US visas: H-1B cap reached, final rule on E-3
Law-Now
12.09.2005
The United States Citizenship and Immigration Services (USCIS) has announced that the 65,000 annual cap on H-1B visas has been reached for the fiscal year 2006. USCIS stated that the final receipt date for applications is 10 August 2005.
Prospective employers wishing to hire foreign specialty workers under the H-1B scheme will be required to wait until 1 April 2006 before filing the petition. Once approved, the employee may not begin work until 1 October 2006.

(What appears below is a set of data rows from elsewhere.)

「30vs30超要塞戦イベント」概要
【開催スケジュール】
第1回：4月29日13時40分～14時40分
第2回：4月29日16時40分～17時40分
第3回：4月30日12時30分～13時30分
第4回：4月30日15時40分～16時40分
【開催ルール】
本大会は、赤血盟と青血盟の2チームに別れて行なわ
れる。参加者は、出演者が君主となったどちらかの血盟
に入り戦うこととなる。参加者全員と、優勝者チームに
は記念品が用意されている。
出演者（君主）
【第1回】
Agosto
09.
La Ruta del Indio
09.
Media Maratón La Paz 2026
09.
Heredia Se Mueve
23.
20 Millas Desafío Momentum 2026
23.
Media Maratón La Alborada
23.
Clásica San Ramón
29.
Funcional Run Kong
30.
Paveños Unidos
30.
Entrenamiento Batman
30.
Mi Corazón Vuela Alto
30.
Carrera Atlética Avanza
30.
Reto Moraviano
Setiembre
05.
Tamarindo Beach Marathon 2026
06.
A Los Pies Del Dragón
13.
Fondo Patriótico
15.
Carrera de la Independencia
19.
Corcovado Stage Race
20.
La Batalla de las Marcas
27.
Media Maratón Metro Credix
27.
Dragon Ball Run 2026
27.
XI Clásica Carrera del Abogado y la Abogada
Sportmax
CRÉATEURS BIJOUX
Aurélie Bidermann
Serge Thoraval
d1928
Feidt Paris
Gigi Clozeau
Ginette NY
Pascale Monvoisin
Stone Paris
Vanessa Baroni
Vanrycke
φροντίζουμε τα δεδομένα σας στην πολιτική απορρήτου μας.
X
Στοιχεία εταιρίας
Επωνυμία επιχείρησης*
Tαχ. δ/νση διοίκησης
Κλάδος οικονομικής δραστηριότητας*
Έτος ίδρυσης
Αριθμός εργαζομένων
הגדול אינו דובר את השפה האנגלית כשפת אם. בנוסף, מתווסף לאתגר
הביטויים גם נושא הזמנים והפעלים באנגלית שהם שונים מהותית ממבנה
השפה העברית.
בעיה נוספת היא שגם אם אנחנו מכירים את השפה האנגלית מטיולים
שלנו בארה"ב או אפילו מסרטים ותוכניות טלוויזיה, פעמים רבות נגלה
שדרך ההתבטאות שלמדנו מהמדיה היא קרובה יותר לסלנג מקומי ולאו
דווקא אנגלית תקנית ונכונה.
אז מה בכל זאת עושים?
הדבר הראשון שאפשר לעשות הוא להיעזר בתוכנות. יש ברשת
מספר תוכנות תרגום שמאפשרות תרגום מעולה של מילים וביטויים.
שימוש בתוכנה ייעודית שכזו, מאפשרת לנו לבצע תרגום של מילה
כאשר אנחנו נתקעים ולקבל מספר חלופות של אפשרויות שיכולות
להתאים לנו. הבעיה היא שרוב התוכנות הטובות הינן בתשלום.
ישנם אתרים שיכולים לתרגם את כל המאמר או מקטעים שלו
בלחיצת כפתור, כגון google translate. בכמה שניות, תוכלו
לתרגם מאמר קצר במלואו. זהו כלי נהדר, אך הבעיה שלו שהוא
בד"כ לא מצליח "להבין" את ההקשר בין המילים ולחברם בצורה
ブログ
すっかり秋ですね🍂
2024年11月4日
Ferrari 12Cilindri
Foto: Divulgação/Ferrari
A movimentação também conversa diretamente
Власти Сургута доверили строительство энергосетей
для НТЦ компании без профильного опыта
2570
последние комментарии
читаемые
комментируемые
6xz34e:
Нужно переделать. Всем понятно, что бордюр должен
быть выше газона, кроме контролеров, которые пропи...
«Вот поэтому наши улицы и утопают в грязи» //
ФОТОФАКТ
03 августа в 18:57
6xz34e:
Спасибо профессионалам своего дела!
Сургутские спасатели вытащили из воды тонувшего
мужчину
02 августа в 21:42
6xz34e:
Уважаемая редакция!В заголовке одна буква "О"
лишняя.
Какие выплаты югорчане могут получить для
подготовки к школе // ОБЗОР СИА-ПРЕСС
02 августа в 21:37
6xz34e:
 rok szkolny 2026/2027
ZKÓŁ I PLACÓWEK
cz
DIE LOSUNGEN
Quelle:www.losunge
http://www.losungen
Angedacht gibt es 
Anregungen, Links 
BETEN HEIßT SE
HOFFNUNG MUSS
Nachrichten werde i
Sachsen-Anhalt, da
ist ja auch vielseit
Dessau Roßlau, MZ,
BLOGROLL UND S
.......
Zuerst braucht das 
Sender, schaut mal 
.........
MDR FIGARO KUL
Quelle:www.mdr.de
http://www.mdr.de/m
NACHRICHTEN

Prospective employers should remember that an additional 20,000 H-1B visas are available each year to foreign workers who have US-earned Master's degrees or higher. At present, approximately 10,000 visas are still available for fiscal year 2005, and 12,000 visas are still available for fiscal year 2006.
An alternative to the H-1B is the newly developed E-3 category of visas. This visa expands the existing treaty trader and treaty investor visas to include a new category for non-immigrant in specialty occupations.
Currently, the E-3 visa category is available only to nationals of Australia and their dependents, and the visa is numerically limited to 10,500 annually. The specialty occupation requirement will be evaluated using the same criteria as for the H-1B visa, and states that the attainment of a bachelor's degree, or its equivalent, is required as a minimum for entry into the occupation. The prospective employer must file a Labor Condition Application (LCA) with the Department of Labor in the US, which contains attestations relating to the wages and working conditions of the position. Once the LCA is approved, the employee is then eligible to make a visa application at a consular post and must present the original LCA to the consular officer.
One advantage the E-3 visa has of its H-1B counterpart is that spouses of E-3 visa holders are eligible to apply for an Employment Authorization Document, which will allow them to work while in the US as the dependent of a primary E-3 visa holder.